Si on part du principe que les grandes choses ne se font pas sans heurts, alors notre ministre fait le boulot. Depuis un an, les grèves et contestations s’accumulent : grogne des enseignants, de moins en moins contractuels mais de plus en plus virtuels… colère des étudiants en médecine, ceux du public voulant étudier en privé et ceux du privé râlant et étalant leur colère en public… Année blanche qui menace en facultés de médecine… Suspension de professeurs ayant pris fait et cause pour leur étudiants et soutien de ces professeurs par leurs pairs…

Bon, il y a quand même une bonne nouvelle, les résultats du bac… Contrairement aux années précédentes, le taux de réussite a taquiné les 65% que le taux de participation électoral n’atteindra jamais. Et pas beaucoup de triche… l’autre bonne nouvelle est que le ministre Saaïd Amzazi, un homme du secteur puisqu’il a été recteur, enchaîne les réunions et les rencontres, même s’il ne rencontre pas toujours le succès escompté.

La mauvaise nouvelle, en revanche, est cette loi sur l’enseignement, connue sous son nom de code 51-17, qui n’en finit pas de mourir dans les couloirs du parlement. Et là, M. Amzazi doit gérer la zizanie partisane au sein de sa majorité. Il ne peut bien évidemment pas compter sur l’appui de son parti le MP (Mouvement populaire, ou si l’on veut Mutisme permanent) qui, mû par un courage ahurissant et une audace inouïe, a pondu un « communiqué de soutien », dans lequel il… soutient.

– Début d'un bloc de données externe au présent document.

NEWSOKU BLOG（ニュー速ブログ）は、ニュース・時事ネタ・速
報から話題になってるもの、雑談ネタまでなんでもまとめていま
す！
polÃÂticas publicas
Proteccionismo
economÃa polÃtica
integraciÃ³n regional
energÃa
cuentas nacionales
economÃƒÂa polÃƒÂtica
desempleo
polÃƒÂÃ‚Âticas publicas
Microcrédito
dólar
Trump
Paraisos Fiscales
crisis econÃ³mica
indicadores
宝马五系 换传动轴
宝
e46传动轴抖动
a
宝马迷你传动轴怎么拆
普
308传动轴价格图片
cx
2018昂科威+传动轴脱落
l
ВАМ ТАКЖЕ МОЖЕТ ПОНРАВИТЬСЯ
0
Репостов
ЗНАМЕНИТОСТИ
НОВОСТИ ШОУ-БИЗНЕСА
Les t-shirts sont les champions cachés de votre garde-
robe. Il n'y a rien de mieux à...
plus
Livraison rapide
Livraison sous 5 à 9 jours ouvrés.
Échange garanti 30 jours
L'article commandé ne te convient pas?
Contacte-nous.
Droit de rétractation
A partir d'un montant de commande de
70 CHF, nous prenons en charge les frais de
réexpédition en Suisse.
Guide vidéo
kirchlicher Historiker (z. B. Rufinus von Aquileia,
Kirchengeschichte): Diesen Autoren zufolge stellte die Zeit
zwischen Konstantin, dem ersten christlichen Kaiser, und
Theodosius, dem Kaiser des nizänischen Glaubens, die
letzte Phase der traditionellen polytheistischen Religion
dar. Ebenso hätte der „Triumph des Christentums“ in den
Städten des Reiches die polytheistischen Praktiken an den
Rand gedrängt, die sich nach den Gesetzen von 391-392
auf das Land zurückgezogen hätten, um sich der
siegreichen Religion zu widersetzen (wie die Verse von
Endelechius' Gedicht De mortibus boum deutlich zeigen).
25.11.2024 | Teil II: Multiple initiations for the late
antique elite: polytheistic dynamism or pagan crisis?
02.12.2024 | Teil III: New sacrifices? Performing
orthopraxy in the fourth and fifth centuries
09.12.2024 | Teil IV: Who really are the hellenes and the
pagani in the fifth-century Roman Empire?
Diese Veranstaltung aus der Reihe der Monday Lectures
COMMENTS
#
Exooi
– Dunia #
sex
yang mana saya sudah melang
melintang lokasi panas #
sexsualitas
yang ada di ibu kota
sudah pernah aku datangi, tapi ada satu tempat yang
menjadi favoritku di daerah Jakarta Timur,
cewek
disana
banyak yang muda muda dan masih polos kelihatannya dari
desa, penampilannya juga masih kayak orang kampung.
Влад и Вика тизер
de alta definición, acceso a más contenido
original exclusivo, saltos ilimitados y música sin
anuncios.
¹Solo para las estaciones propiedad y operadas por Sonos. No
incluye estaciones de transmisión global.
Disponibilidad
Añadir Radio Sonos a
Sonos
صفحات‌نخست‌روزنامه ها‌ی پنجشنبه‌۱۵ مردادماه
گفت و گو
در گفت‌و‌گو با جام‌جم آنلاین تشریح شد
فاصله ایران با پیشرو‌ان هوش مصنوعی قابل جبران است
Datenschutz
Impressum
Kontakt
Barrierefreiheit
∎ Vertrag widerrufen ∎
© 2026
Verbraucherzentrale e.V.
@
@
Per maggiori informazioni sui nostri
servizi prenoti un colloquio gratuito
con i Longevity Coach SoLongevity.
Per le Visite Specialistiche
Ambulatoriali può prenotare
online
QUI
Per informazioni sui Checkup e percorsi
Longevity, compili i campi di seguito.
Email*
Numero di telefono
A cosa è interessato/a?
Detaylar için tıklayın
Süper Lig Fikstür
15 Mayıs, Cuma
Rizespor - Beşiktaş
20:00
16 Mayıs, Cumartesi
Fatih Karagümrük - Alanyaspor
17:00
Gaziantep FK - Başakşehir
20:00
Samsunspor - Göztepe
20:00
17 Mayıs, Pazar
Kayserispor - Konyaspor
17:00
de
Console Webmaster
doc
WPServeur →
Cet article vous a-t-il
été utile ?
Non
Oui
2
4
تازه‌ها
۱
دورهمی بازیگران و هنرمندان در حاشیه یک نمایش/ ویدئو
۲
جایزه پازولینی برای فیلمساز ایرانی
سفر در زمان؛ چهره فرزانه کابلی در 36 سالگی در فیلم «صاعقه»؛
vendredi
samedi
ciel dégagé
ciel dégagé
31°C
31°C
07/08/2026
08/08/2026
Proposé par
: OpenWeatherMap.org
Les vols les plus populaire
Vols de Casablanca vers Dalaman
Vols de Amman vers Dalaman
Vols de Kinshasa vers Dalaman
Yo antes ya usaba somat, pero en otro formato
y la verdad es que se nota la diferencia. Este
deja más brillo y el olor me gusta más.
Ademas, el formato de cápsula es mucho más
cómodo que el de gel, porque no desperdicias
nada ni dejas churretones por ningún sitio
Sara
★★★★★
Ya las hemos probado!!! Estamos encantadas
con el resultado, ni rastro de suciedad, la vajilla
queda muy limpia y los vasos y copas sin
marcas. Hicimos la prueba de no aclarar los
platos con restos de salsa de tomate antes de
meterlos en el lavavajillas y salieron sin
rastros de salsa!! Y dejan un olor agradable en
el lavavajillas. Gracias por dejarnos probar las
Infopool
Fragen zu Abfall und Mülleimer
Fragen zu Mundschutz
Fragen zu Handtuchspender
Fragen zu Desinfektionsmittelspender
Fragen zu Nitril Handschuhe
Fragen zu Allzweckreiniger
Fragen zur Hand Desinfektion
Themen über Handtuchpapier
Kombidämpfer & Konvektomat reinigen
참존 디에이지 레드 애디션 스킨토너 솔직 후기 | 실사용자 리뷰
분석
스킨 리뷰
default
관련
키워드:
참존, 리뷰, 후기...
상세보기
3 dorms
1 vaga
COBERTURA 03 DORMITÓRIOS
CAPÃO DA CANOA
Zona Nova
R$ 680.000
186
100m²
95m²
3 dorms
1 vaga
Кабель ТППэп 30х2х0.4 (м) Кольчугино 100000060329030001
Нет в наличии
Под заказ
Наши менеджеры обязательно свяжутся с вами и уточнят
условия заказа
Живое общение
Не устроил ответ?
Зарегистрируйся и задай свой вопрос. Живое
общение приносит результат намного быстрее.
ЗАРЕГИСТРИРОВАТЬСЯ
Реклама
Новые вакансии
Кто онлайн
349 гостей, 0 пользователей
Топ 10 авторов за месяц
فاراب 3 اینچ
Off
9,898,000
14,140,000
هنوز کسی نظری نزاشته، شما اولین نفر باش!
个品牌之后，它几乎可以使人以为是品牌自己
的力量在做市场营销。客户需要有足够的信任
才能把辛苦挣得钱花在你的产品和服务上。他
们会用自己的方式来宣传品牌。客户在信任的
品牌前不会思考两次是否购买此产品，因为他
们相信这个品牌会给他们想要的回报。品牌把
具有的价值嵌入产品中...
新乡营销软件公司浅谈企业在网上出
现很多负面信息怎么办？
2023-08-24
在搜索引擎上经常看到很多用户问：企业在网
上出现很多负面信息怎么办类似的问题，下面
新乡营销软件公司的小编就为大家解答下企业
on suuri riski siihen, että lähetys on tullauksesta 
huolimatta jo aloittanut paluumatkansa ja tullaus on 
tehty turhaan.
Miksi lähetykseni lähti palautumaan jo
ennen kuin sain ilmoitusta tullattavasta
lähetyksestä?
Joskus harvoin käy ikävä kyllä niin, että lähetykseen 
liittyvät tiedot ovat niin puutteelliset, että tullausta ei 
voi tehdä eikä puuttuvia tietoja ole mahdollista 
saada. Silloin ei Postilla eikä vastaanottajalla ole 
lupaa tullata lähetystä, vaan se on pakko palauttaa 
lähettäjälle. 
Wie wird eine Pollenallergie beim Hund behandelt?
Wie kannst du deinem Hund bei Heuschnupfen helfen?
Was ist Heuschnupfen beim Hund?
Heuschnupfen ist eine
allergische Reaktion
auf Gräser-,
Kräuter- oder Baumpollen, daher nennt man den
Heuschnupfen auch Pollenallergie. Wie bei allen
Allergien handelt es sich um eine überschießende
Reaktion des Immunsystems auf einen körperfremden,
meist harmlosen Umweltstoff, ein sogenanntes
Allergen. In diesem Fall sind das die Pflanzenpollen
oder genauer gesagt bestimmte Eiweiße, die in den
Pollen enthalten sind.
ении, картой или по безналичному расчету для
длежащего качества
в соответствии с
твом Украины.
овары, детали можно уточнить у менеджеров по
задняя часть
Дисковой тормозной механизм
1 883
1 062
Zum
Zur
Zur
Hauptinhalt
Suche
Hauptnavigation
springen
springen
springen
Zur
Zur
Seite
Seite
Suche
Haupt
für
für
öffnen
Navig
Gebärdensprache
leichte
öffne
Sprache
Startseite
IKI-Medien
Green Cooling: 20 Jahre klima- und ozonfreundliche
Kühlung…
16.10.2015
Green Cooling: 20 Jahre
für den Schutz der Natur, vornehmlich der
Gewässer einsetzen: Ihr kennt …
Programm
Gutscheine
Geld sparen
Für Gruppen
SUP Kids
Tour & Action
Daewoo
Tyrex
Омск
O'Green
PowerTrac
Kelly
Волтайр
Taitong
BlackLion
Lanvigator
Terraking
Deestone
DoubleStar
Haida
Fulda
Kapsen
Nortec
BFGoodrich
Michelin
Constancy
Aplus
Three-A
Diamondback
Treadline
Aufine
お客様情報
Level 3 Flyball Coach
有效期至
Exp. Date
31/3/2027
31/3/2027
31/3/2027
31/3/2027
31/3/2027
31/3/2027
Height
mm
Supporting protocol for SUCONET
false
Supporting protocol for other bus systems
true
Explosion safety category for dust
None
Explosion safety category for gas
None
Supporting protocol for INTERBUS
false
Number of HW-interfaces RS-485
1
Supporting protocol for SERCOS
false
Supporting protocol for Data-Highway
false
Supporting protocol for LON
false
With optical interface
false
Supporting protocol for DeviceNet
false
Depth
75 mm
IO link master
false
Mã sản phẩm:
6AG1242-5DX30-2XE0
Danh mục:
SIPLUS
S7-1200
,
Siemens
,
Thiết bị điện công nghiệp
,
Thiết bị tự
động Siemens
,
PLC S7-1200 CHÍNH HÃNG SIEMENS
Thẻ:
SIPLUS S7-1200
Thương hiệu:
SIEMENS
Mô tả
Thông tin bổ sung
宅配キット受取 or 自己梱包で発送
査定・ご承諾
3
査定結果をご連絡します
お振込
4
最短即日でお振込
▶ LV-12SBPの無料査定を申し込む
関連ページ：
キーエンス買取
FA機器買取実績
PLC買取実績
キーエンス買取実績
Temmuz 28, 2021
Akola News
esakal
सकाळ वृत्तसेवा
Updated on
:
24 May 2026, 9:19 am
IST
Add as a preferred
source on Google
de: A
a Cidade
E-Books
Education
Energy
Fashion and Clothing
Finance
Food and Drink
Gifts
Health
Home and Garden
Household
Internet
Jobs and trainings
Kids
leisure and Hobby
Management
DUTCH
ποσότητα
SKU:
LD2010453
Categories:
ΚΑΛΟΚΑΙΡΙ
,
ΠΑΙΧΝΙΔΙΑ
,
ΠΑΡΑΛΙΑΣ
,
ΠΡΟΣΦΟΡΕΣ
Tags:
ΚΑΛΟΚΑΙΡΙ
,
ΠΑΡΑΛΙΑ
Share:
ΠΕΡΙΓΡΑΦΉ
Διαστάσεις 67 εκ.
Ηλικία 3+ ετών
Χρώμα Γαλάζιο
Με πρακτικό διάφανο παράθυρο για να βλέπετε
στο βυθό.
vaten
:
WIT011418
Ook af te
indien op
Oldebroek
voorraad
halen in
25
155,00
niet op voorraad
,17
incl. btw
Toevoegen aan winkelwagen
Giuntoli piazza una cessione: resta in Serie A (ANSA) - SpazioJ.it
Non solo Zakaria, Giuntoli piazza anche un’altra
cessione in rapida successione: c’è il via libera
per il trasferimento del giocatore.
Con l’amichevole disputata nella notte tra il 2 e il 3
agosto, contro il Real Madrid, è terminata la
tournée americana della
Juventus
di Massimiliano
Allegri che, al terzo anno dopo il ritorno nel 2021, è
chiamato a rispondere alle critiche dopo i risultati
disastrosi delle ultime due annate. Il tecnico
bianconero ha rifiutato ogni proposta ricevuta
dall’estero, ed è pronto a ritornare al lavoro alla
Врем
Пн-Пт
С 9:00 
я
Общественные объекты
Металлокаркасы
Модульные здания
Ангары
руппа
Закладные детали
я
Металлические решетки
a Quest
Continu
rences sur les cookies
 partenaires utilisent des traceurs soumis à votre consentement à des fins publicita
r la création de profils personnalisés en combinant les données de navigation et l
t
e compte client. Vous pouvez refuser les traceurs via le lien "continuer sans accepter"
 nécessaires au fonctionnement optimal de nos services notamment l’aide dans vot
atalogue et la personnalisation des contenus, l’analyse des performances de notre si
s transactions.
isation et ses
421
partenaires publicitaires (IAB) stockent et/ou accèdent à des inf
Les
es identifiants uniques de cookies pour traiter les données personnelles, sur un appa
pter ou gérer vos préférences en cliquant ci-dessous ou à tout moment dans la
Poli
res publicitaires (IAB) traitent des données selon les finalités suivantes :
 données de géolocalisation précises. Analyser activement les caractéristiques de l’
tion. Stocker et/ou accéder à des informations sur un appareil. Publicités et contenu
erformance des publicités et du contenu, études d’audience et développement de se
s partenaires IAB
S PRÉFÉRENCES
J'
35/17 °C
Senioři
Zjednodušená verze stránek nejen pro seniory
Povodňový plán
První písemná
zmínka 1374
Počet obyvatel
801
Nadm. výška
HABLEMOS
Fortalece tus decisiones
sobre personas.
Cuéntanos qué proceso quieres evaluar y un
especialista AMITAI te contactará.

Sur quoi donc bute la 51-17, qui est globalement une bonne loi ? Sur l’enseignement en français de certaines matières scientifiques en fin de secondaire. A cette simple idée, des députés PJDistes pas très modernes et à l’esprit rarement fulgurant font une crise de foi et glapissent des arguments de mauvais aloi, sur l’arabité et l’identité, sur les vestiges de la colonisation et le prestige de l’arabisation, sur tout et rien du tout... Et pourtant, comme le dit avec sagesse leur leader Mostafa Ramid, « nos enfants à nous, gradés du PJD, sont dans le privé et apprennent les langues ; pourquoi donc en priver tous les élèves marocains ? ».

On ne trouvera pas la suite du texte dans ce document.